Es gibt verschiedene Umbrüche im Leben, in denen die Einstellungen der Eltern verstärkt aktiviert werden. Das sind im Besonderen der Beginn einer Beziehung, die Gründung eines gemeinsamen Haushalts, die Eheschließung und die Geburt von Kindern.

Unsere Eltern waren unsere ersten Informanten darüber wie man Beziehung führt und wie man mit Kindern umgeht. Für lange Zeit waren sie auch die einzigen. Ihre Vorgehensweisen unterteilen wir mehr oder weniger in zwei Pakete: Hier alles, was ich genauso machen möchte wie ich es von zuhause kenne, und dort alles was, ich auf jeden Fall ganz anders machen möchte.

In einer Paarbeziehung kommen zwei Menschen mit je zwei Paketen zusammen, und abhängig von den Unterschieden, die darin enthalten sind, bergen diese Pakete erheblichen Konfliktstoff.

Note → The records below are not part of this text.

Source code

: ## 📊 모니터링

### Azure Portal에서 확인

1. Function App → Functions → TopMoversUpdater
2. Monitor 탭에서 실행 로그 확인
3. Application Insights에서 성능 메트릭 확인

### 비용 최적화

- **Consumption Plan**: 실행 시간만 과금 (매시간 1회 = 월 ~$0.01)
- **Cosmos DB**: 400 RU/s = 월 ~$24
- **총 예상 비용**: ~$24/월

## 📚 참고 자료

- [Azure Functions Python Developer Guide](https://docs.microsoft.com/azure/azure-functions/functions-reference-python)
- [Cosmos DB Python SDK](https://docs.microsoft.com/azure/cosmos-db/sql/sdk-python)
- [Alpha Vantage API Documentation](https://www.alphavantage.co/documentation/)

Stellt nun einer von beiden die Haltung des anderen infrage (beispielsweise in der Kindererziehung oder Haushaltsführung), wird -- ohne dass wir wissen, was geschieht -- der Verteidigungsmechanismus des Herkunftssystems aktiviert. Das ist das, was in dem Gedichtsausschnitt oben beschrieben wird.

Autonomie in drei Schritten

  • Machen Sie eine Liste von Einstellungen, die sie von ihren Eltern gelernt haben. Es spielt keine Rolle wie Sie diese Einstellung bewerten. Es geht in diesem ersten Schritt lediglich darum, sich bewusst zu machen, welche Werte wir mehr oder weniger stillschweigend und kritiklos aus der vorigen Generation übernommen haben.
  • Gehen Sie die Liste Punkt für Punkt durch und notieren Sie, wie sie darauf reagieren, wenn jemand gegen diese Einstellung verstößt.
  • Nehmen Sie für jeden Punkt in Anspruch, eine andere Einstellung als die von Ihren Eltern gelernte haben zu dürfen. Wenn Sie sich diese Erlaubnis gegeben haben, notieren Sie die erneuerte Einstellung. (Sehr gewagt: Manchmal hilft es bei dieser Übung sich vorzustellen, dass die Eltern nicht mehr am Leben sind.)

Extra: Der Austausch über diese Übung kann ein sehr erhellendes Erlebnis für eine Paarbeziehung sein.